Depuis une semaine, Jean-Paul Pavillon, maire des Ponts-de-Cé près d'Angers, est sur tous les fronts. Actuellement en pleine crise avec une crue record de la Loire, l'édile fait face à l'une des crises les plus marquantes de son troisième mandat. Reportage sur cette épreuve unique qui met à l'épreuve la gestion municipale.
Jean-Paul Pavillon se déplace rapidement, le regard fixé sur son téléphone tout en surveillant le niveau de la Loire. C'est sportif, c'est sûr
, lâche-t-il, sans même s'arrêter, pressé par les événements. Les Ponts-de-Cé subissent en effet une crue significative, impactant fortement la vie quotidienne des habitants.
Une crue de 5,40 mètres
Chaque matin, le maire tient une réunion de crise où il fait un point sur les niveaux d'eau avec son équipe de communication. Ça monte encore, mais moins haut que prévu. On pensait atteindre 5,46 mètres, et on est finalement autour de 5,40 mètres. On a l’impression d’être le problème en ce moment
, plaisante-t-il, tentant d'apaiser les tensions. Ce type d'humour est crucial dans ces moments stressants, selon un expert en gestion de crise contacté par Le Monde.
Deux grands enjeux se présentent : la levée de Saint-Jean-de-la-Croix, désormais inaccessible, et les évacuations en cours. Il y a encore une douzaine de personnes qui refusent d'évacuer,
déclare le maire au petit groupe d'agents municipaux. Faites-leur comprendre que cet événement va durer longtemps, la décrue ne sera pas rapide.

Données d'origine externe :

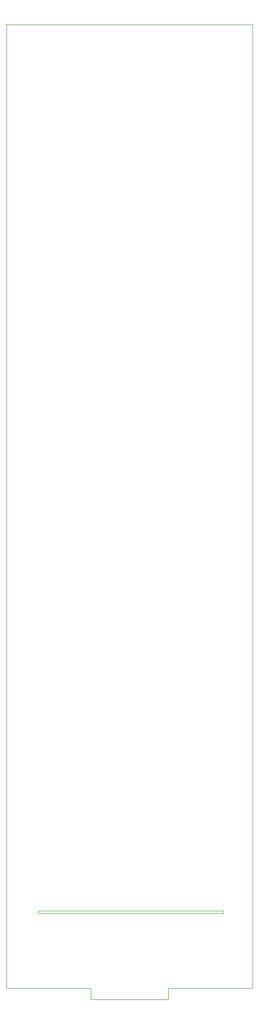
<source format=gm1>
%TF.GenerationSoftware,KiCad,Pcbnew,7.0.2*%
%TF.CreationDate,2023-05-22T14:24:39+07:00*%
%TF.ProjectId,ph_portable_refrigerator_display_hw_v2,70685f70-6f72-4746-9162-6c655f726566,rev?*%
%TF.SameCoordinates,Original*%
%TF.FileFunction,Profile,NP*%
%FSLAX46Y46*%
G04 Gerber Fmt 4.6, Leading zero omitted, Abs format (unit mm)*
G04 Created by KiCad (PCBNEW 7.0.2) date 2023-05-22 14:24:39*
%MOMM*%
%LPD*%
G01*
G04 APERTURE LIST*
%TA.AperFunction,Profile*%
%ADD10C,0.100000*%
%TD*%
G04 APERTURE END LIST*
D10*
X80000000Y-197825000D02*
X64550000Y-197825000D01*
X64550000Y-199850000D01*
X50450000Y-199850000D01*
X50450000Y-199425000D01*
X50450000Y-197825000D01*
X35000000Y-197825000D01*
X35000000Y-22000000D01*
X80000000Y-22000000D01*
X80000000Y-197825000D01*
X40850000Y-183725000D02*
X74650000Y-183725000D01*
X74650000Y-184125000D01*
X40850000Y-184125000D01*
X40850000Y-183725000D01*
M02*

</source>
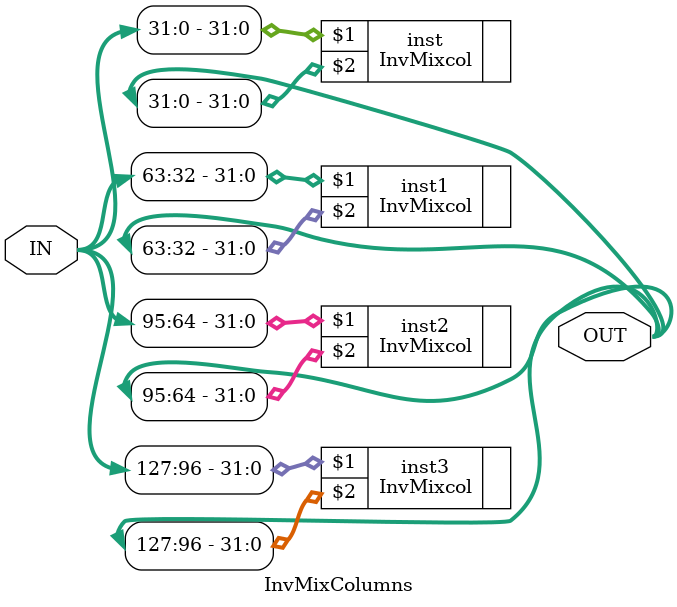
<source format=v>
module InvMixColumns(IN, OUT);
  input wire [127:0] IN;
  output wire [127:0] OUT;
  InvMixcol inst(IN[31:0],OUT[31:0]);
  InvMixcol inst1(IN[63:32],OUT[63:32]);
  InvMixcol inst2(IN[95:64],OUT[95:64]);
  InvMixcol inst3(IN[127:96],OUT[127:96]);
endmodule
  
  

</source>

« Vous ne devez pas vous ennuyer »
Les pompes sont en marche, et la mobilisation des bénévoles est forte. Jean-Paul Pavillon, vêtu de bottes et d'un manteau imperméable, se rend au port des Noues. Sur le chemin, il s'arrête pour saluer les habitants. On pense à vous, on se dit que vous ne devez pas vous ennuyer !
, lui lance un voisin. Je mange des pâtes et ça me donne de l’énergie,
répond le maire avec un sourire. L'évaluation du moral des habitants est essentielle, selon la psychologue municipale, qui souligne l'importance du soutien communautaire.
Au chevet des habitants
La gestion d'une crise ne se limite pas à des décisions administratives. Il faut aussi rassurer et écouter les citoyens,
rappelle Jean-Paul Pavillon. Sur le port des Noues, il se penche sur les préoccupations d'une nonagénaire, inquiète pour son jardin menacé par la montée des eaux.

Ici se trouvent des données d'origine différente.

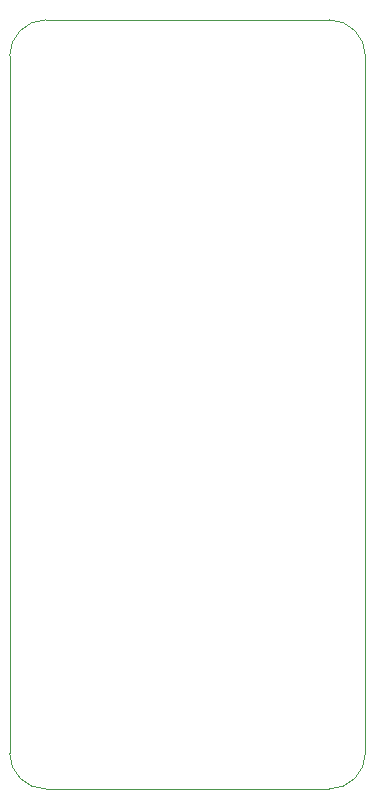
<source format=gbr>
%TF.GenerationSoftware,KiCad,Pcbnew,7.0.9*%
%TF.CreationDate,2023-12-06T19:43:01+08:00*%
%TF.ProjectId,RPI_Pico_header_attiny84_with_solar_Test_Pads_r5,5250495f-5069-4636-9f5f-686561646572,rev?*%
%TF.SameCoordinates,Original*%
%TF.FileFunction,Profile,NP*%
%FSLAX46Y46*%
G04 Gerber Fmt 4.6, Leading zero omitted, Abs format (unit mm)*
G04 Created by KiCad (PCBNEW 7.0.9) date 2023-12-06 19:43:01*
%MOMM*%
%LPD*%
G01*
G04 APERTURE LIST*
%TA.AperFunction,Profile*%
%ADD10C,0.120000*%
%TD*%
G04 APERTURE END LIST*
D10*
%TO.C,REF\u002A\u002A*%
X154780000Y-77480000D02*
X154780000Y-132790000D01*
X154780000Y-132790000D02*
X154780000Y-136480000D01*
X161280000Y-74420000D02*
X157840000Y-74420000D01*
X181840000Y-74420000D02*
X161280000Y-74420000D01*
X181840000Y-139540000D02*
X157840000Y-139540000D01*
X184900000Y-77480000D02*
X184900000Y-136480000D01*
X157840000Y-74420000D02*
G75*
G03*
X154780000Y-77480000I-1J-3059999D01*
G01*
X154780000Y-136480000D02*
G75*
G03*
X157840000Y-139540000I3059999J-1D01*
G01*
X184900000Y-77480000D02*
G75*
G03*
X181840000Y-74420000I-3060000J0D01*
G01*
X181840000Y-139540000D02*
G75*
G03*
X184900000Y-136480000I0J3060000D01*
G01*
%TD*%
M02*

</source>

La situation est d'autant plus délicate, car cette crue est la plus forte depuis 1982. C'est exceptionnel,
analyse un climatologue de Météo-France. La Loire remonte rarement aussi haut, et si la décrue semble commencer, la prudence est de mise.
Les naufragés de Saint-Jean-de-la-Croix
Le maire prend ensuite la direction de la levée de Saint-Jean-de-la-Croix, où des résidents attendent de pouvoir passer. Des sacs de courses à la main, certains attendent des heures pour se ravitailler. Nous avons un problème d’accès depuis une semaine,
il déclare, furieux et impatient face à une situation qu'il considère sous contrôle. Si je viens, c'est aussi pour en prendre plein la tête de temps en temps,
poursuit-il, prouvant qu’il accepte volontiers la critique, tant qu'elle vient directement des habitants.

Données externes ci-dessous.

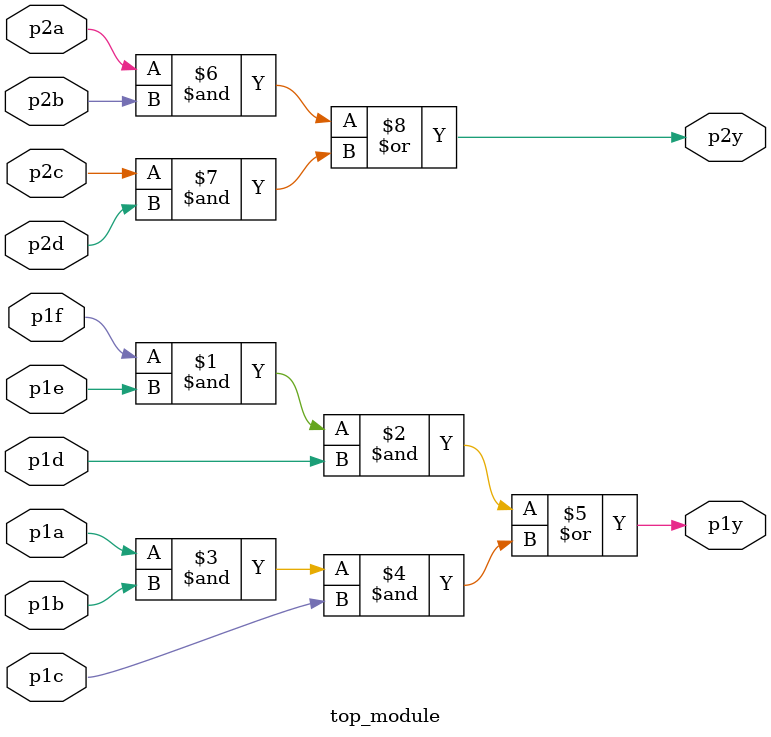
<source format=v>
module top_module ( 
    input p1a, p1b, p1c, p1d, p1e, p1f,
    output p1y,
    input p2a, p2b, p2c, p2d,
    output p2y );
    assign p1y=(p1f & p1e & p1d )|(p1a & p1b & p1c);
    assign p2y=(p2a & p2b) | (p2c & p2d);
endmodule

</source>
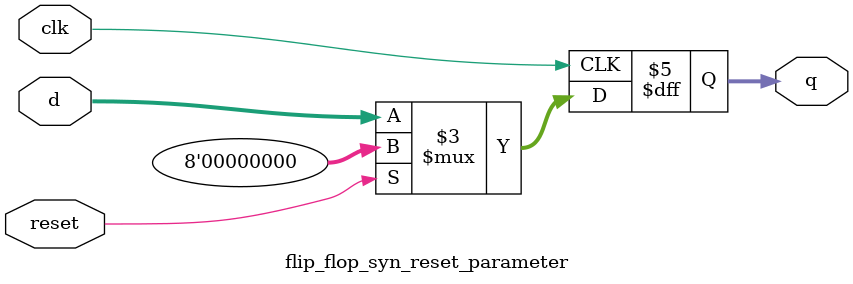
<source format=sv>
/*
	flip flop
	module name:
	1) flip_flop_asyn_reset_4_input
	2) flip_flop_syn_reset_4_input
	3) flip_flop_asyn_reset_parameter
	4) flip_flop_syn_reset_parameter
*/

module flip_flop_asyn_reset_4_input
(
	input logic clk,
	input logic reset,
	input logic [3:0] d,
	output logic [3:0] q
);
	// asynchronous reset
	always_ff @(posedge clk, posedge reset)
		if (reset) q <= 4'b0;
		else q <= d;
endmodule

module flip_flop_syn_reset_4_input
(
	input logic clk,
	input logic reset,
	input logic [3:0] d,
	output logic [3:0] q
);
	// synchronous reset
	always_ff @(posedge clk)
		if (reset) q <= 4'b0;
		else q <= d;
endmodule

/*
Multiple signals in an [always] statement sensitivity list are
separated with a comma or the word [or]. Notice that [posedge
reset] is in the sensitivity list on the asynchronously resettable
flop, but not on the synchronously resettable flop. Thus, the
asynchronously resettable flop immediately responds to a rising
edge on [reset], but the synchronously resettable flop
responds to [reset] only on the rising edge of the clock.

*/


module flip_flop_asyn_reset_parameter
#(parameter width = 8)
(
	input logic clk,
	input logic reset,
	input logic [width-1:0] d,
	output logic [width-1:0] q
);
	// asynchronous reset
	always_ff @(posedge clk, posedge reset)
		if (reset) q <= 0;
		else q <= d;
endmodule

module flip_flop_syn_reset_parameter
#(parameter width = 8)
(
	input logic clk,
	input logic reset,
	input logic [width-1:0] d,
	output logic [width-1:0] q
);
	// synchronous reset
	always_ff @(posedge clk)
		if (reset) q <= 0;
		else q <= d;
endmodule


</source>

Etre maire en pleine tempête signifie également gérer les reproches. Après quelques échanges tendus, il se réconcilie avec un citoyen mécontent en affirmant qu’il préfère les critiques directes à celles laissées sur les réseaux sociaux.
Ce rôle exige de lui une forte résilience, alors qu'il jongle entre engagements. Je ne fais même plus de sport à côté de tout ça, ça suffit largement,
conclut-il avec le sourire, conscient que la gestion de la crise est un véritable marathon.